All in all interesting; I'll give them props on the impressive build quality they're delivering; the chair model they show in figure 4A has some impressive overhangs that don't appear to have support material under them. If this catches on it'll be a while before the supply chain catches up to supplying enough threaded filament to make this even an option. I'd love to think that people buying lots of servo motors would perhaps bring down the cost, but I'm not holding my breath there, either. This has the feel of being a proof-of-concept build where they bought the most expensive components they could afford with their grant money and then took it out for a joy ride to see how fast it would go. There's a lot of room for value engineering in this design, which they'll need to do before going commercial.
"Space Exploration is not endless circles in low earth orbit." -Buzz Aldrin
(Score: 3, Informative) by Virindi on Friday December 01 2017, @12:44AM (1 child)
The chair model is clearly printed on its side. You can see in the other photos that their ooze control is hardly great; this is an obvious consequence of having such a long melt zone. This is a well known speed vs. ooze tradeoff...for instance, the E3d v6 vs. volcano nozzle systems. In theory you could make the melt zone as long as you want, but that would just mean more melted material available for oozing.
Several of us have long considered a filament preheater, so it is nice to see someone actually make one. Knowing MIT though, it will be patented.
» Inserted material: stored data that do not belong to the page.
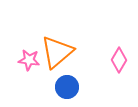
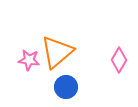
blue circle: moved 1 px left
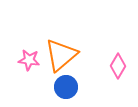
orange triangle: moved 4 px right, 3 px down
pink diamond: moved 1 px left, 6 px down
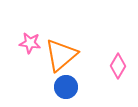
pink star: moved 1 px right, 17 px up
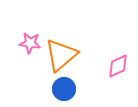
pink diamond: rotated 35 degrees clockwise
blue circle: moved 2 px left, 2 px down
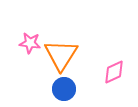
orange triangle: rotated 18 degrees counterclockwise
pink diamond: moved 4 px left, 6 px down
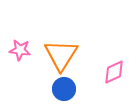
pink star: moved 10 px left, 7 px down
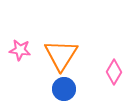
pink diamond: rotated 35 degrees counterclockwise
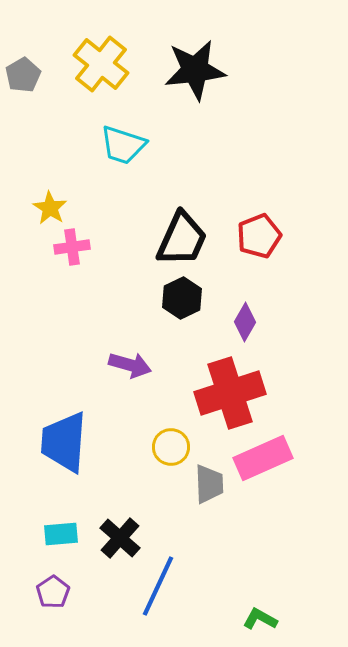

(Score: 2) by Zinho on Friday December 01 2017, @05:35PM
good catch, the grainy pictures tricked me on that. Informative mod for you, thanks!
"Space Exploration is not endless circles in low earth orbit." -Buzz Aldrin
(Score: 0) by Anonymous Coward on Saturday December 02 2017, @11:13AM
> filament with a 4-40 UTS thread profile on its OD
Since the plastic filament is soft, it could be an ideal candidate for a rolled-in thread, done in the print head, just before laser pre-heating. Thread rolling is how threaded bolts and all-thread rod (steel) are mass produced.
Another choice would be to cut the threads with a die, but this would generate chips that are a nuisance to get rid of.
Either way, once a threading process is started, it keeps going. It takes some effort to start running a die down a rod (metal or otherwise), but after that the die is self-feeding.
(Score: 0) by Anonymous Coward on Friday December 01 2017, @02:31PM (1 child)
"The only problem is, the video shows nothing of the sort. What’s more, when pushed for details, the creators of the video are now claiming the same thing."
https://hackaday.com/2017/11/29/peer-review-in-the-age-of-viral-video/ [hackaday.com]
(Score: 1) by ElizabethGreene on Friday December 01 2017, @04:13PM
OP is about the MIT FastFFF extrusion system, a high volume small orifice extrusion system. Hackaday's peer review was of the UMich magic acceleration and look-ahead algorithm.
The latter felt like hokum, the former an actual advance in the state of the art.